We are the ones deciding to suffer. And at some point, as we approach self-realization, we will uncover this important truth: we deliberately suffer. We don’t have to. But we choose it. We hold onto destructive attitudes out of spite, stubbornness or resistance, or maybe we just want to punish someone—life, perhaps, or our parents—for not letting us have our way.
This childish spitefulness and stubbornness, it’s always in there somewhere. Each one of us has a dose of it. That’s the part of us that is clinging to suffering. Even when we’re aware of it, we won’t give it up. We see the way to freedom down a suffer-free route, but we go kicking and screaming. It can be a long time before we pull up our knee socks and turn to go in the right direction.
It’s as though we think it’s safer to suffer. This of course is highly illogical so we shove it down into our unconscious. Then our brilliant conscious minds glorify this into a religious command coming from a god that says: Yes, we should suffer because it’s good for us! Sheesh.
Let’s be clear, it is a whole other matter that mankind can, if we want to, turn suffering into something fruitful. But first we start with choosing the suffering. Constantly. All the time. The most fruitful part of this whole deal is the moment we see ourselves choosing it, on purpose. Right then, we can become ready to give this charade up. But not a moment before.
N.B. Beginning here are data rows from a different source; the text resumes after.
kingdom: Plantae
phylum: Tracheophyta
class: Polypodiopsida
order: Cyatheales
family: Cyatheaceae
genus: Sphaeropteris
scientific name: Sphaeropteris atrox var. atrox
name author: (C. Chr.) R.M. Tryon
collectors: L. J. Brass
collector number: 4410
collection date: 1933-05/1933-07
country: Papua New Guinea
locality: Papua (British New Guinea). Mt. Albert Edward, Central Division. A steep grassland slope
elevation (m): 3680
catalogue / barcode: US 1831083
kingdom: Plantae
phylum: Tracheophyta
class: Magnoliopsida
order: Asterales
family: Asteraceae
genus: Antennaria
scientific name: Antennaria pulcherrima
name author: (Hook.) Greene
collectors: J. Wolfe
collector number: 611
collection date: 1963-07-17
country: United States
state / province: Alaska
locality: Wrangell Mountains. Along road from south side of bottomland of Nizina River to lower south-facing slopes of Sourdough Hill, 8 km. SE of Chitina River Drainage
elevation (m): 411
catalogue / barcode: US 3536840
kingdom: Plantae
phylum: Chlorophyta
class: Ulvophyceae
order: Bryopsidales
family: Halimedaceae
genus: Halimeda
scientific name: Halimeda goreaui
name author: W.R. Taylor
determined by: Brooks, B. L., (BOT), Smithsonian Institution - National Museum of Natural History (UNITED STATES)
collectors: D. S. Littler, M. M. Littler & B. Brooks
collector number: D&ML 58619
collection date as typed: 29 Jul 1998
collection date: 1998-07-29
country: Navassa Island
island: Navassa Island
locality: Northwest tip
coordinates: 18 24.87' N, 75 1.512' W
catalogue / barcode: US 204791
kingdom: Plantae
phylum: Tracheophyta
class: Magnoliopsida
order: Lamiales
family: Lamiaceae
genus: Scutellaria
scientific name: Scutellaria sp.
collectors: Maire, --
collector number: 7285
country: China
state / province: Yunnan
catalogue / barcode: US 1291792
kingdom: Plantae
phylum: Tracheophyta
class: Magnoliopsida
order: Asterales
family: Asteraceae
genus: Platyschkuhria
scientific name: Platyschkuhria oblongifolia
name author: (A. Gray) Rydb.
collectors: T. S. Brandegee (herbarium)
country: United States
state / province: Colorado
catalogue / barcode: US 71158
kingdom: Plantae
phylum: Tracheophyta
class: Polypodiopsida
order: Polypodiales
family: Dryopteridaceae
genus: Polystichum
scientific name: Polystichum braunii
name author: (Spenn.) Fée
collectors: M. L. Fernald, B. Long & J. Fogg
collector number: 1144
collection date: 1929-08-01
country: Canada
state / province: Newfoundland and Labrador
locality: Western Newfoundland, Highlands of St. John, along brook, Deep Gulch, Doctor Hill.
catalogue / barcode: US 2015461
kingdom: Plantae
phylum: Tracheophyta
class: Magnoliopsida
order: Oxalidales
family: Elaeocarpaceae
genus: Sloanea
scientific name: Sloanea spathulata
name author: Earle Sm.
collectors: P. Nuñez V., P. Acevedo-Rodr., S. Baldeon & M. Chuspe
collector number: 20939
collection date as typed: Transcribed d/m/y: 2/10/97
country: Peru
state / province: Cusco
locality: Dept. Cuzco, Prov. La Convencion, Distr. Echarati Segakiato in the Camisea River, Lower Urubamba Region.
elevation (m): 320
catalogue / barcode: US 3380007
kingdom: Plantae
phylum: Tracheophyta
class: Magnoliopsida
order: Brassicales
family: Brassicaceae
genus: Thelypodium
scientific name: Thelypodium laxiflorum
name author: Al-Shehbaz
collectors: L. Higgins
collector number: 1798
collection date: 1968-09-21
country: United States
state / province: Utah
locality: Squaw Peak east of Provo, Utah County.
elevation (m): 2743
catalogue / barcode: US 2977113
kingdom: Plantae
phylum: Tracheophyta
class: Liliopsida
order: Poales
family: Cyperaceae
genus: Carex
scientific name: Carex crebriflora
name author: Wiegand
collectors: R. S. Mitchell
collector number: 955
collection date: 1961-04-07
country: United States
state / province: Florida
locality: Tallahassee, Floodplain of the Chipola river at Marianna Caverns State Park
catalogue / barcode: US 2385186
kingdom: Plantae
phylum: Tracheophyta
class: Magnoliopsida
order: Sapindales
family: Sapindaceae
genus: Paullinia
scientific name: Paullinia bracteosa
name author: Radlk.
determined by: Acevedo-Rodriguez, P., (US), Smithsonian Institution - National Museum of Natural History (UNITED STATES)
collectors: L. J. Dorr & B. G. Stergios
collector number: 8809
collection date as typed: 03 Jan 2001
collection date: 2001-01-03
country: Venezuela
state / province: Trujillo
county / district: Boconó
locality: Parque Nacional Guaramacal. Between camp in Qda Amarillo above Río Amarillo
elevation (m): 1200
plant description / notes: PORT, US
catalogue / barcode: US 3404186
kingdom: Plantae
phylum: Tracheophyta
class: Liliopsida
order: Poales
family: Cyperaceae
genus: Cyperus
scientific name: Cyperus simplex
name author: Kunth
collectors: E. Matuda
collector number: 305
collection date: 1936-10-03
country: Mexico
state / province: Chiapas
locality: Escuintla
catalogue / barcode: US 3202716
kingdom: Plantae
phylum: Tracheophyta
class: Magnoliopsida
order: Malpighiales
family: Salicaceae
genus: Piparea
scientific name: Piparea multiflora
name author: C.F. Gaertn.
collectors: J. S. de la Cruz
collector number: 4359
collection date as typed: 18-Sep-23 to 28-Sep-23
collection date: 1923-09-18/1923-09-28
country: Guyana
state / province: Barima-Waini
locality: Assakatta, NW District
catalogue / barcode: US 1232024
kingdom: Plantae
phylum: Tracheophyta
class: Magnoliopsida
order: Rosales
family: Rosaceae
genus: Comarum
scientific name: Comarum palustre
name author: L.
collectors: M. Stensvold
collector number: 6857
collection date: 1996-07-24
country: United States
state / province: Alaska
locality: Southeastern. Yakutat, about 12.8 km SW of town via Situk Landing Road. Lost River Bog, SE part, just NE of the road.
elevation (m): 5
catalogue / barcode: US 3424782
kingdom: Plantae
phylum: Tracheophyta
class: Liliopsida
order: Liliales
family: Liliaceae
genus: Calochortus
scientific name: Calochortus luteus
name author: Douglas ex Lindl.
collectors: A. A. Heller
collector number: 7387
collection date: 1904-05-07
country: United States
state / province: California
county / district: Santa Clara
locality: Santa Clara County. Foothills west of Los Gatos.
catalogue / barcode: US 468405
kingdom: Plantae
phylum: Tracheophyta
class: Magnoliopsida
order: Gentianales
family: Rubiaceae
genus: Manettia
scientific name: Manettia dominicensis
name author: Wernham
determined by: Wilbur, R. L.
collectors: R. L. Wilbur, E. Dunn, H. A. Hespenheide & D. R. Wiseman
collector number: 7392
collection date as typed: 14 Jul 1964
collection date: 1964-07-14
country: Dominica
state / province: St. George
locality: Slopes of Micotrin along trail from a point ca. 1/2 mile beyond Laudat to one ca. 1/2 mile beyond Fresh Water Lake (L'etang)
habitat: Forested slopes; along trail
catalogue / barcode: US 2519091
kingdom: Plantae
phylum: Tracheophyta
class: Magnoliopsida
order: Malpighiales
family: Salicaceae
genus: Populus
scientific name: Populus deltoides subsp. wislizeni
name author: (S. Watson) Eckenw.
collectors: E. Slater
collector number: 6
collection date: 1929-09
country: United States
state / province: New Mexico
For many, this is a whacky concept. But if we travel deep into our souls, we’ll find this isn’t a theory. Nothing presented here is a theory. We can know this to be true once we find these pieces within ourselves—if we are willing to go this way, courageously and with an open mind.
The way forward is not through accepting this as a mental concept. We have to experience all this as a living reality within ourselves. That can only come through the clearing of our personal blocks. We must understand them and transcend them by fully facing them.
We can’t experience the great freedoms and riches of the universe with our ego self. No, we must be integrated with our greater self—our real, divine self. That happens as a byproduct of doing the work of self-development. Over time, we will organically come to live more and more in our original state.